Our strawberries’ safety: will California approve methyl iodide this year?
As Margot Roosevelt reports in the Los Angeles Times, California’s Department of Pesticide Regulation has signaled that it will make a decision before Governor Schwarzenegger leaves office about whether to approve the use of methyl iodide as a strawberry fumigant. Farmworker advocacy groups and environmental advocates fear the pesticide will be approved, and are planning to make a pitch to incoming Governor-elect Jerry Brown about why the pesticide shouldn’t be approved.
Methyl iodide is on the State’s list of chemicals “known to the state to cause cancer,” a list it has kept since Proposition 65 passed in 1986. Nonetheless, with the banning of fumigant methyl bromide, the strawberry industry has been eager to get methyl iodide approved as a substitute.
My colleague Tim Malloy has blogged extensively about methyl iodide before. He noted that in 2008, EPA approved its use, despite serious evidence of carcinogeneity, as a substitute for methyl bromide, which was phased out because of its own environmental problems. (The pesticide still can’t be used in California without State approval.) He explained that the State’s scientific peer review panel found that
Based on the data available, we know that methyl iodide is a highly toxic chemical and we expect that any anticipated scenario for the agricultural or structural fumigation use of this agent would result in exposures to a large number of the public and thus would have a significant adverse impact on the public health. Due to the potent toxicity of methyl iodide, its transport in and ultimate fate in the environment, adequate control of human exposure would be difficult, if not impossible.
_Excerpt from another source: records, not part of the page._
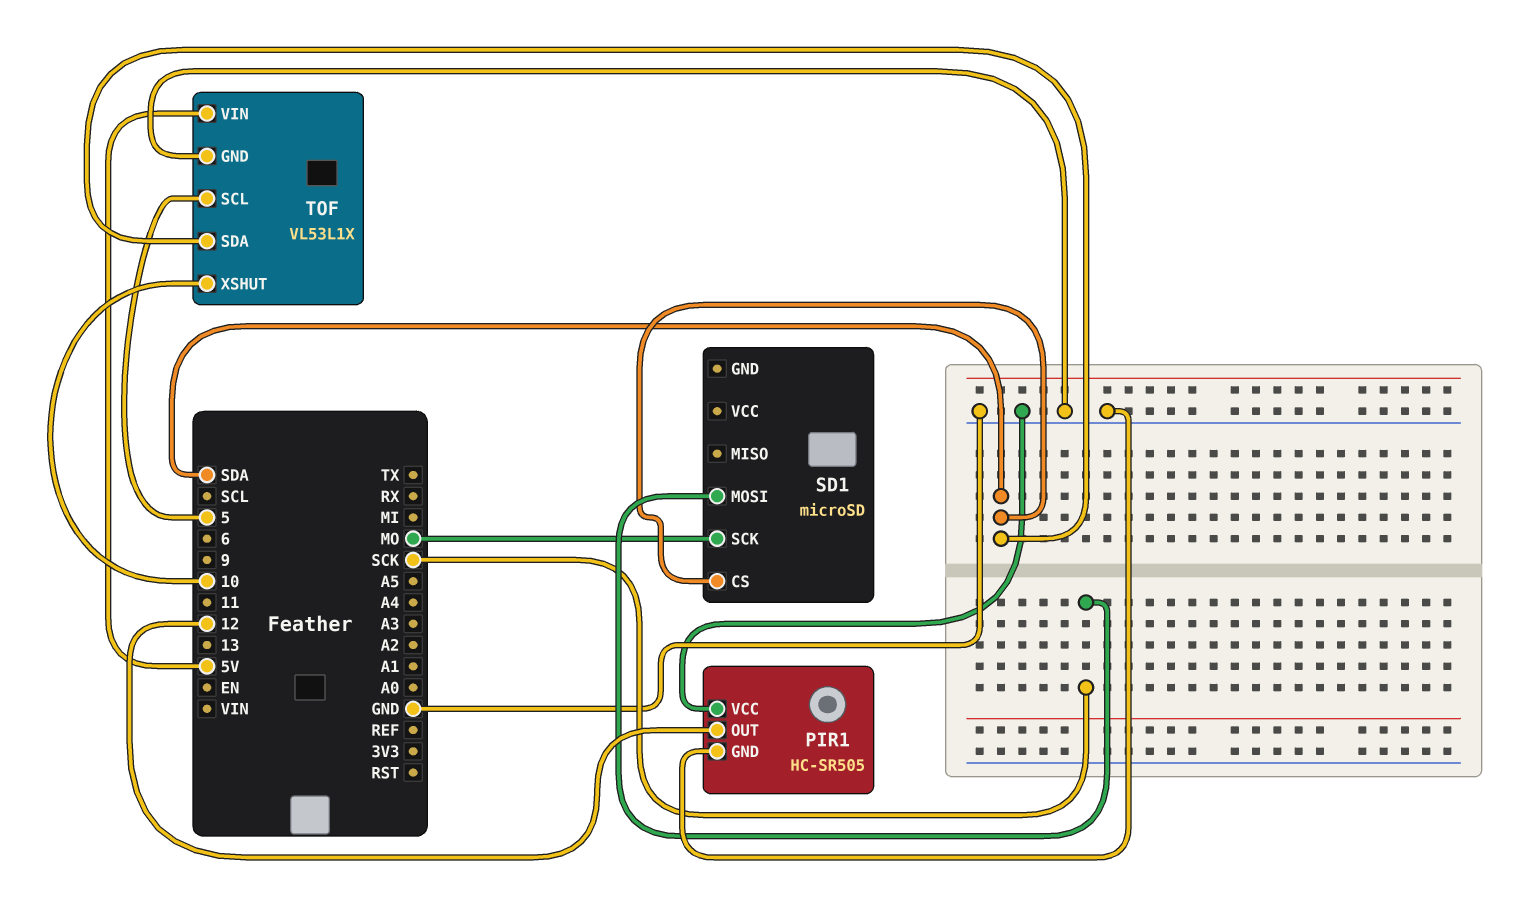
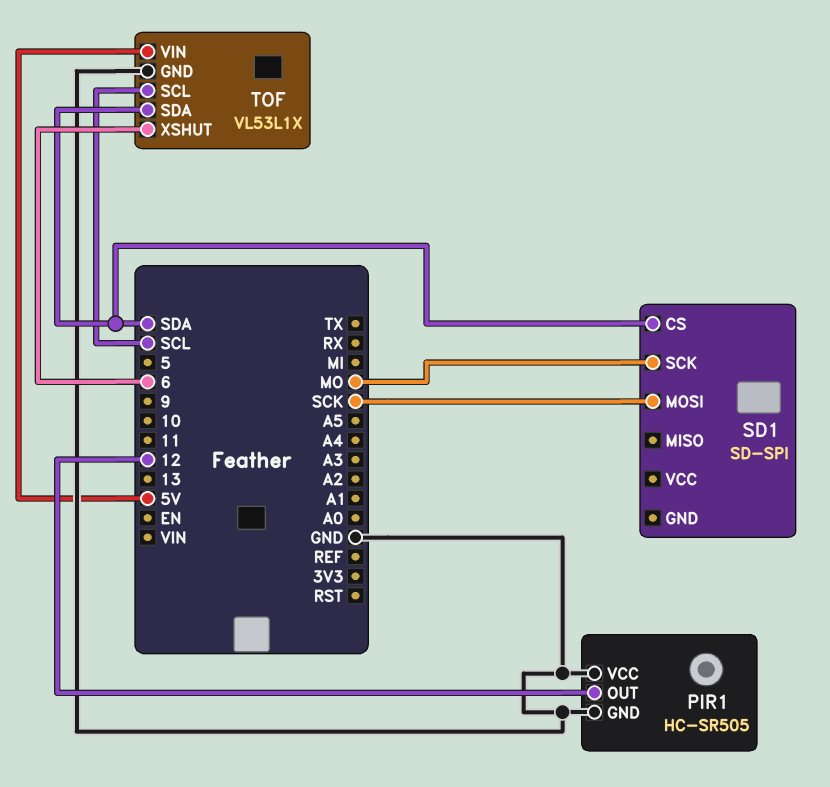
SD1: microSD -> SD-SPI
TOF pin SCL: 5 -> SCL
TOF pin XSHUT: 10 -> 6

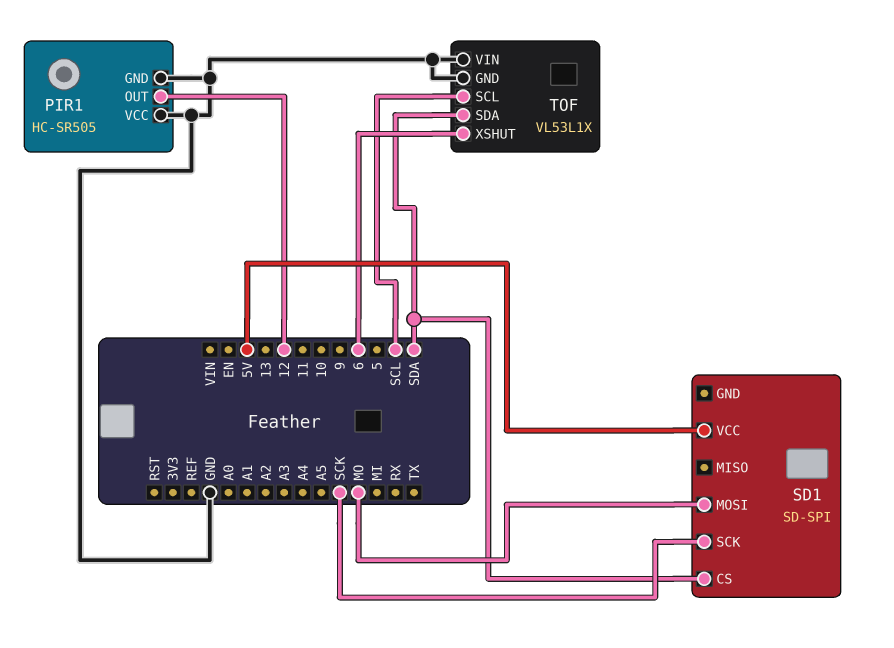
SD1 pin MOSI: SCK -> MO
SD1 pin SCK: MO -> SCK
SD1 pin VCC: none -> 5V
TOF pin VIN: 5V -> GND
And Tim also reported that a group of scientists on CalEPA’s Scientific Review Panel were removed from the panel. These scientists included UCLA scientist John Froines, who was on the committee that conducted the peer review of methyl iodide, as well as other scientists who have weighed in on controversial issues.
The L.A. Times has reported on methyl iodide before, in this article explaining the risks of the pesticide, and this one about legislators’ concerns about what appeared to be “fast-track” approval of the chemical earlier this year.
Approval of the chemical seems unwise, to say the least, given what our scientists have concluded about it. The health of our state’s farmworkers, our water quality, and our families’ well-being is too important to approve such a risky chemical for use in our state. In the meantime, I’ll keep buying organic strawberries whenever I can.